Telle qu’elle est, je vous l’envoie, espérant que vous qui êtes plus disposée à l’indulgence, vous y mettrez beaucoup du vôtre et parviendrez à retrouver du moins la coupe du visage et l’expression douce et candide de la physionomie. Au reste, vous avez bien le talent de le retoucher. Je vous le livre. J’ai fait aussi mon portrait, mais avec plus de soin et d’attention, parce que j’avais le modèle sous les yeux et que l’observation travaillait et non l’imagination. Il n’en est pas mieux. J’ai même un air si triste et si sentimental, que je lui ris au nez de le voir ainsi et n’ose vous l’envoyer. Il me rappelle ces vers :

D’où vient ce noir chagrin qu’on lit sur son visage ?
C’est de se voir si mal gravé.

Hippolyte a dû vous dire, ma chère maman, que j’avais écrit à madame Defos pour lui demander pardon de la distraction qui m’avait empêchée de la reconnaître, et lui témoigner le désir de la voir à Clermont, si j’y vais, comme j’en ai le projet, le mois prochain.

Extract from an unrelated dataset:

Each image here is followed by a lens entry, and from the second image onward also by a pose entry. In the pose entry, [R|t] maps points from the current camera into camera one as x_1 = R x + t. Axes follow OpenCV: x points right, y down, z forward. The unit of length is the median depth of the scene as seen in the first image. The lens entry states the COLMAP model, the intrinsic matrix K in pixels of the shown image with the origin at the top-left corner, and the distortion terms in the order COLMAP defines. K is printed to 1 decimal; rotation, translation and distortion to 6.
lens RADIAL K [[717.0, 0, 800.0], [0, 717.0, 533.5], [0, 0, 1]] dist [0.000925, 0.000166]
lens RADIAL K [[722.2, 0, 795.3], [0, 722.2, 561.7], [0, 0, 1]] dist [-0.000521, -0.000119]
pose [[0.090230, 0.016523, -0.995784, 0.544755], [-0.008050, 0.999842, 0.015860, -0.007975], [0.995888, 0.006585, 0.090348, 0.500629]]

C’est en parlant du Mont-Dore probablement que vous me dites que je ne suis qu’à quatre lieues d’elle ; car, d’ici par la route de poste, il y en a près de cinquante. Cette grande distance me fait craindre que M. Defos n’effectue point son projet de venir nous voir, à moins que quelque autre affaire ou le désir de voyager ne lui fasse prendre notre route pour revenir à Paris, route qui est beaucoup moins directe et moins bien servie. S’il vient malgré ces obstacles, j’en serai ravie et je le recevrai de mon mieux. Je n’ose plus vous tourmenter pour faire ce voyage. Il vous ferait pourtant grand bien. Vous n’auriez pas de peurs à redouter pour la nuit, ni tout l’embarras de vivre en pension.

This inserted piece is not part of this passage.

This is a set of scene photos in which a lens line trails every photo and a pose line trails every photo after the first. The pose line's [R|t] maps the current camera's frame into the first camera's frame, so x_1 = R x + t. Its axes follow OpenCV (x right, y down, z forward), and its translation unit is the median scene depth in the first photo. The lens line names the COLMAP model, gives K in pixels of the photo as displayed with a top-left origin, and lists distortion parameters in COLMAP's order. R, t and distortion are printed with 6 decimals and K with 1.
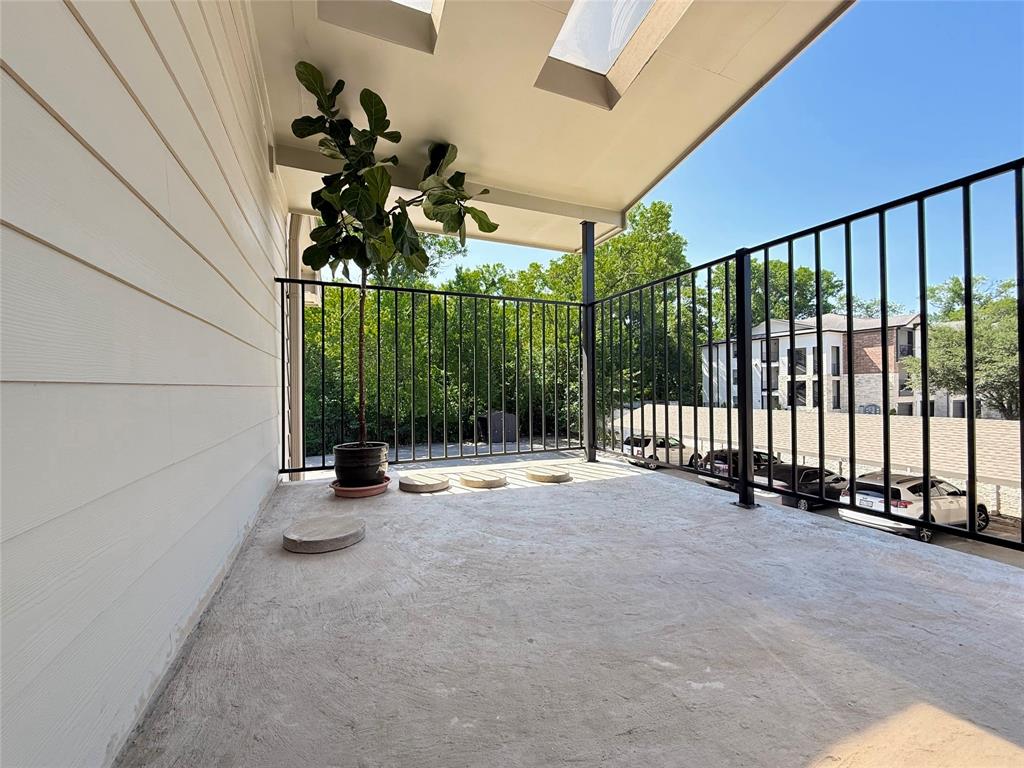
lens RADIAL K [[411.1, 0, 508.7], [0, 411.1, 383.0], [0, 0, 1]] dist [-0.001955, 0.000688]
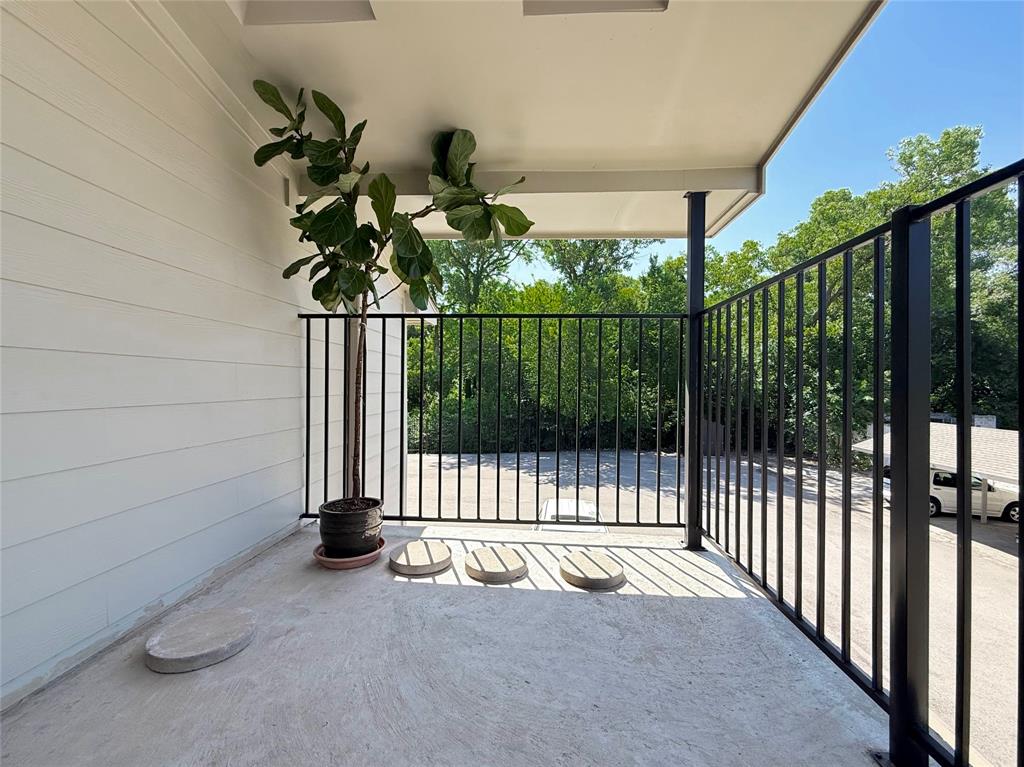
lens RADIAL K [[429.6, 0, 514.8], [0, 429.6, 383.6], [0, 0, 1]] dist [0.001388, 0.000180]
pose [[0.898931, 0.015089, -0.437830, 0.238212], [-0.012884, 0.999885, 0.008008, -0.079496], [0.437900, -0.001558, 0.899022, 0.233923]]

Adieu, ma chère maman ; je vous écris à la lueur des éclairs et aux grondements du tonnerre, ce qui n’empêche pas Maurice et Casimir de ronfler aussi fort que lui. Je vais faire comme eux, et, si à nous trois nous ne couvrons pas le bruit de l’orage, il faudra qu’il fasse grand train de son côté. Écrivez-moi un peu plus souvent.

Portez-vous bien, et soignez-vous. Je vous embrasse bien tendrement.